You'll need to direct incoming traffic to our fleet of Web servers. A LoadBlancer will give you that single endpoint that you can point your Web address at.

Database Servers

Amazon RDS is a fully managed Relational Database Service that handles the heavy lifting of database administration: patching, backups, monitoring, and replication. RDS supports MySQL, PostgreSQL, MariaDB, Oracle, SQL Server, and Amazon Aurora.
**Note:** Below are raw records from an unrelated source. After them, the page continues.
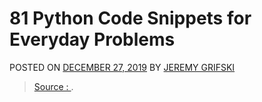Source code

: 
# 81 Python Code Snippets for Everyday Problems

POSTED ON  [DECEMBER 27, 2019](https://therenegadecoder.com/code/python-code-snippets-for-everyday-problems/) BY  [JEREMY GRIFSKI](https://therenegadecoder.com/author/jeremy-grifski/)

> [Source : ](https://).
<!--stackedit_data:
eyJoaXN0b3J5IjpbLTIwNzU0MTgxOTJdfQ==
-->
RDS offers several high-availability options that you should evaluate based on your requirements and budget:

Multi-AZ Deployment
RDS automatically replicates data synchronously to a standby instance in a different Availability Zone. In the event of a primary instance failure, RDS performs an automatic failover to the standby, typically within 1--2 minutes, with no manual intervention required.
Read Replicas
For read-heavy workloads, you can create up to 15 read replicas (Aurora) to distribute SELECT query load and reduce pressure on the primary instance.
Amazon Aurora
A cloud-native relational database offering up to 5x the throughput of MySQL at a fraction of the cost of commercial databases, with built-in multi-AZ redundancy and auto-scaling storage.

Putting It All Together

A complete, production-grade highly available web application on AWS combines all of the layers described above into a coherent architecture:

  • Route 53 routes DNS to your CloudFront distribution
  • CloudFront caches static and dynamic content at global edge locations, reducing origin load and latency
  • AWS WAF, attached to CloudFront, inspects every request and blocks malicious traffic at the edge
  • The Load Balancer receives only the requests that pass through CloudFront and WAF, distributing them across your instance fleet
  • The Auto Scaling Group adjusts the number of EC2 web server instances in response to demand
  • Amazon RDS with Multi-AZ provides a resilient, managed database tier

Each layer contributes both to availability and to security. CloudFront and WAF together provide edge-level caching and protection; the ALB and ASG provide application-tier resilience; and RDS Multi-AZ provides database-tier failover. The result is an architecture that can withstand the failure of individual components, or even entire Availability Zones, without impacting end users.